Par Pesach Benson • 9 décembre 2025
Jérusalem, 9 décembre 2025 (TPS-IL) — La population israélienne d'infiltrés illégaux à la frontière a diminué pour s'établir à environ 26 700 personnes, y compris les enfants nés dans le pays, les nouvelles entrées non autorisées s'étant pratiquement arrêtées ces dernières années, selon des données publiées mardi par le Bureau central des statistiques (BCS).
Le BCS a indiqué qu'à la fin de 2024, la population d'infiltrés comprenait environ 19 600 personnes ayant traversé illégalement depuis l'Égypte, plus environ 7 100 enfants nés d'elles pendant leur séjour en Israël. La grande majorité provenait d'Érythrée et du Soudan, le bureau notant que 82,6 % étaient arrivés d'Érythrée et 8,9 % du Soudan.
La population d'infiltrés représente un peu plus de 10 % de la population totale de résidents étrangers en Israël, que le BCS estime désormais à 260 400 personnes. C'est la première fois que les autorités israéliennes fournissent des données démographiques complètes sur toutes les catégories de résidents étrangers, suite à un accord de coopération de 2019 entre le BCS et l'Autorité de la population et de l'immigration.
Selon les données, les traversées illégales de la frontière se sont essentiellement arrêtées ces dernières années. Le BCS a déclaré que les nouvelles entrées d'infiltrés s'étaient presque complètement arrêtées, bien qu'il n'ait pas fourni de chiffres précis sur les tentatives de franchissement de frontière ou les entrées réussies par an.

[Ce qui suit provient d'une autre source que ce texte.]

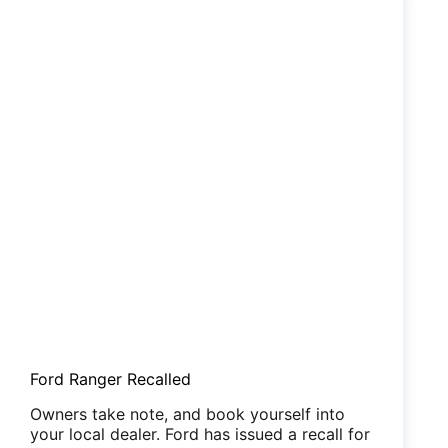
Ford Ranger Recalled
Owners take note, and book yourself into
your local dealer. Ford has issued a recall for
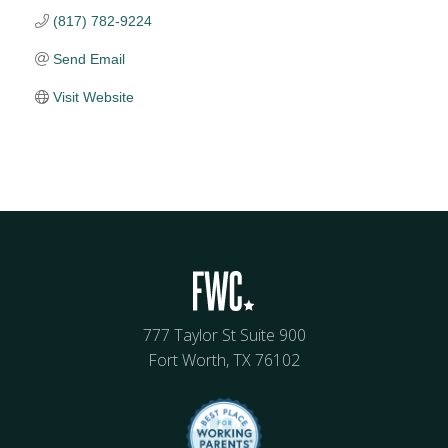
(817) 782-9224
Send Email
Visit Website
777 Taylor St Suite 900
Fort Worth, TX 76102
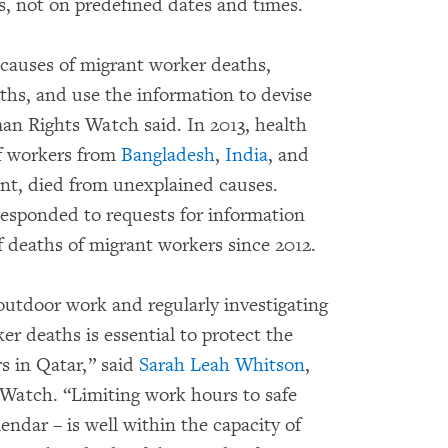
os, not on predefined dates and times.
e causes of migrant worker deaths,
ths, and use the information to devise
man Rights Watch said. In 2013, health
of workers from
Bangladesh
,
India
, and
ent, died from unexplained causes.
 responded to requests for information
 deaths of migrant workers since 2012.
outdoor work and regularly investigating
r deaths is essential to protect the
s in Qatar,” said
Sarah Leah Whitson
,
Watch. “Limiting work hours to safe
endar – is well within the capacity of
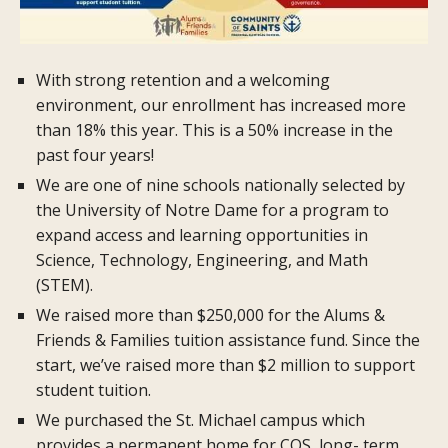
With strong retention and a welcoming
environment, our enrollment has increased more
than 18% this year. This is a 50% increase in the
past four years!
We are one of nine schools nationally selected by
the University of Notre Dame for a program to
expand access and learning opportunities in
Science, Technology, Engineering, and Math
(STEM).
We raised more than $250,000 for the Alums &
Friends & Families tuition assistance fund. Since the
start, we’ve raised more than $2 million to support
student tuition.
We purchased the St. Michael campus which
provides a permanent home for COS, long- term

La population d'infiltrés est fortement concentrée dans les villes du centre d'Israël, Tel-Aviv-Jaffa accueillant le plus grand nombre avec 39,3 % du total. Des concentrations plus petites se trouvent à Petah Tikva (6 %), Eilat (5 %), Netanya (4,9 %) et Bnei Brak (4,9 %). La population est majoritairement masculine, les hommes représentant 78,8 % des infiltrés.
La population beaucoup plus importante de travailleurs étrangers légaux en Israël s'élevait à 156 000 personnes titulaires de permis de travail valides à la fin de 2024, principalement employées dans les soins, la construction et l'agriculture. 55 200 résidents étrangers supplémentaires comprennent des étudiants, du clergé, des volontaires et leurs membres de famille, dont la plupart vivent à Jérusalem.
Le BCS a également identifié environ 22 500 touristes de pays en développement qui sont restés en Israël après l'expiration de leurs permis, soit une baisse de 5 % par rapport à l'année précédente. Ces personnes sont entrées avec des visas touristiques valables trois mois mais sont restées au-delà de la période autorisée. Les plus grands nombres provenaient de Russie (19 %), d'Ukraine (14,7 %) et du Nigeria (8,8 %).
Les autorités israéliennes définissent les infiltrés comme des ressortissants étrangers qui sont entrés illégalement dans le pays par la frontière avec l'Égypte, car c'est là que la grande majorité des demandeurs d'asile africains sont entrés physiquement dans le pays. La péninsule du Sinaï en Égypte a été la principale route de transit pendant des années. Le déclin des nouvelles infiltrations fait suite à la construction d'une clôture frontalière le long de la frontière d'Israël avec l'Égypte, achevée ces dernières années.
Le phénomène des demandeurs d'asile africains entrant illégalement en Israël a atteint son apogée entre 2007 et 2012, avec des milliers de personnes fuyant principalement des régimes répressifs et des conflits en Érythrée et au Soudan. Des passeurs ont facilité le dangereux voyage terrestre, facturant des milliers de dollars par personne. L'afflux a suscité un intense débat intérieur en Israël sur la politique d'asile, l'identité nationale et le traitement des réfugiés.
Les infiltrés venant du Liban et de Syrie sont considérés comme des « menaces à la sécurité », tandis que ceux venant de Jordanie sont généralement désignés comme des « contrebandiers de frontière illégaux ».